C’est à la faveur de la Révolution française et des campagnes guerrières napoléoniennes que furent inaugurées les opérations de vandalisme d’objets de culture et de culte. (Au reste, c’est à l’époque de la Révolution française que le terme vandalisme est inventé par l’abbé Grégoire, en référence aux Vandales, des Barbares qui saccagèrent Rome en 455. L’abbé Grégoire emploie pour la première fois ce mot dans son rapport adressé à la Convention le 11 janvier 1794 où il fustige les destructions de monuments et d’œuvres d’art perpétrées par les armées républicaines.) En effet, c’est à cette époque de la Révolution française que la vindicte populaire jette les bases d’une politique de déculturation par la destruction de certains monuments rappelant le patrimoine monarchique. Cette politique de déculturation s’est matérialisée par le pillage des églises, des cimetières et des châteaux, la profanation des tombes de la nécropole royale de la basilique Saint-Denis. Au cours de la Révolution, tous les signes culturels et cultuels de la féodalité étaient pourchassés car ils outrageaient le nouvel espace public «démocratique, égalitaire et fraternel». Pour concrétiser le triomphe de la nouvelle ère républicaine, les statues des rois sont déboulonnées, manière d’affirmer l’exclusive souveraineté du peuple, seul détenteur du pouvoir.
Plus tard, sous la Commune de Paris, de mars à mai 1871, l’iconoclasme mémoriel, portant sur une mémoire jugée insupportable et inique, s’est répandue sous diverses formes, notamment par la destruction de la colonne Vendôme et de la statue de Napoléon Ier trônant à plus de quarante mètres de haut, symboles de l’Empire. Selon certains historiens, par la destruction de ces patrimoines mémoriels, symboles du pouvoir impérial napoléonien, le peuple parisien voulait proclamer «Paris est à nous» pour manifester sa radicale opposition à l’haussmannisation de la capitale.
En Algérie, dès les premiers jours de l’indépendance, les monuments et statues font l’objet de mutilation et de destruction. Dans la majorité des villes d’Algérie, les statues sont déboulonnées et certaines brisées par des foules algériennes galvanisées par la triomphale victoire obtenue contre la puissance coloniale française désormais tombée de son piédestal. A leurs yeux emplis de patriotisme glorieux, ces statues symbolisent le colonialisme.
===
À compléter
a) D'après l'extrait du document, à quelle date l'abbé Grégoire emploie-t-il pour la première fois le mot « vandalisme » ?
b) Recopiez mot pour mot le passage de l'extrait du document qui commence aux mots « En Algérie, dès » et s'arrête après « symbolisent le colonialisme. ».
c) Énumérez les lieux qui furent pillés sous la Révolution française, selon l'extrait du document.

Données ci-dessous
===
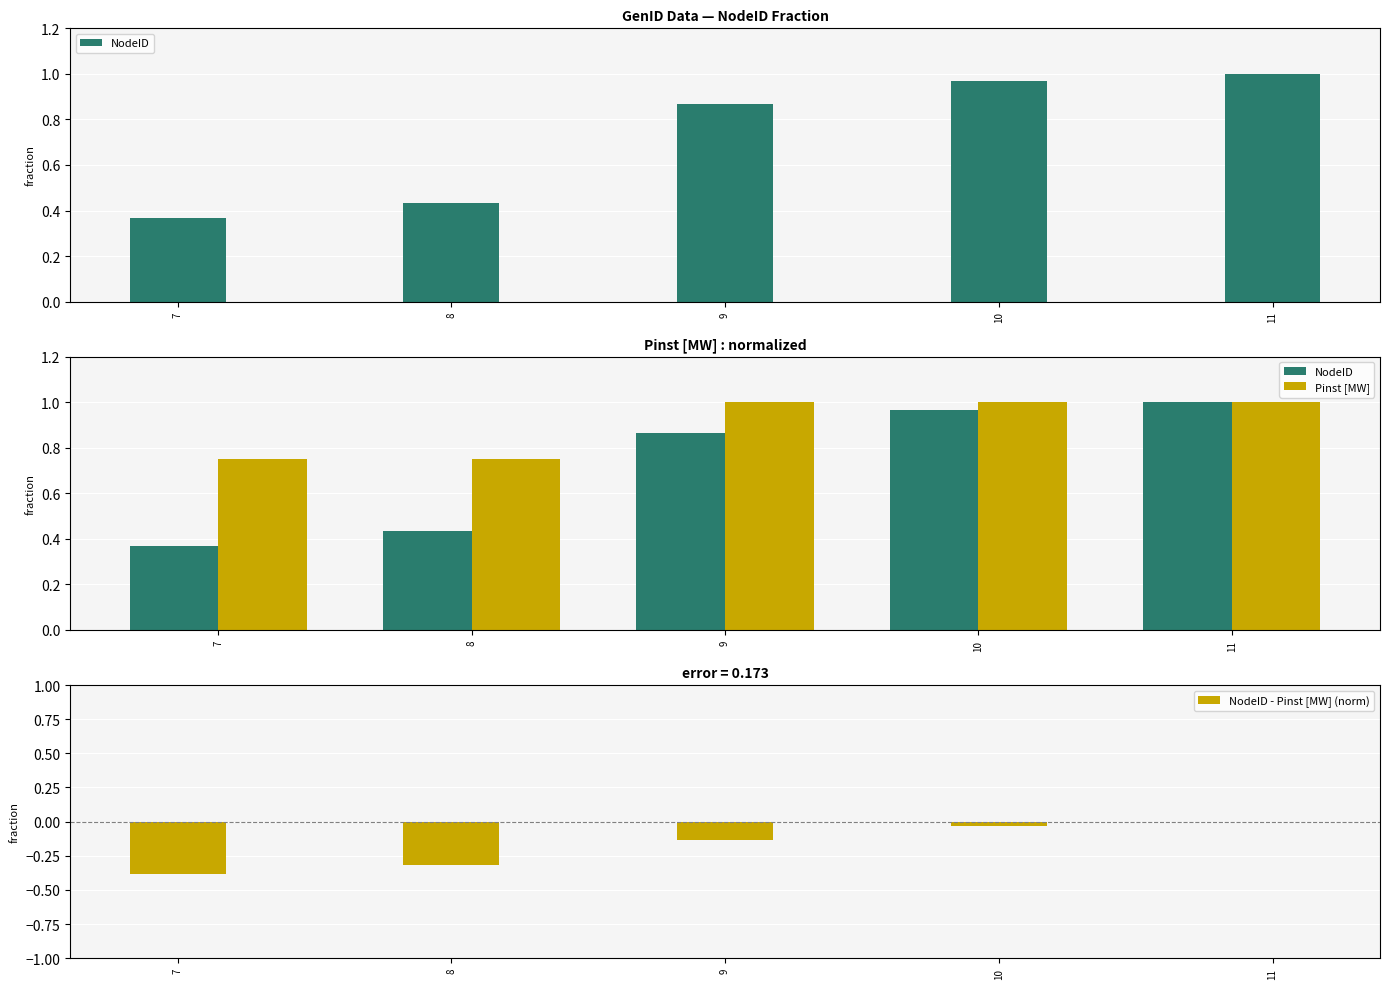

What is the sum of all NodeID values?

3.6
===
Réponses
a) Le 11 janvier 1794, dans son rapport adressé à la Convention.

b)
En Algérie, dès les premiers jours de l’indépendance, les monuments et statues font l’objet de mutilation et de destruction. Dans la majorité des villes d’Algérie, les statues sont déboulonnées et certaines brisées par des foules algériennes galvanisées par la triomphale victoire obtenue contre la puissance coloniale française désormais tombée de son piédestal. A leurs yeux emplis de patriotisme glorieux, ces statues symbolisent le colonialisme.

c) Les églises, les cimetières, les châteaux.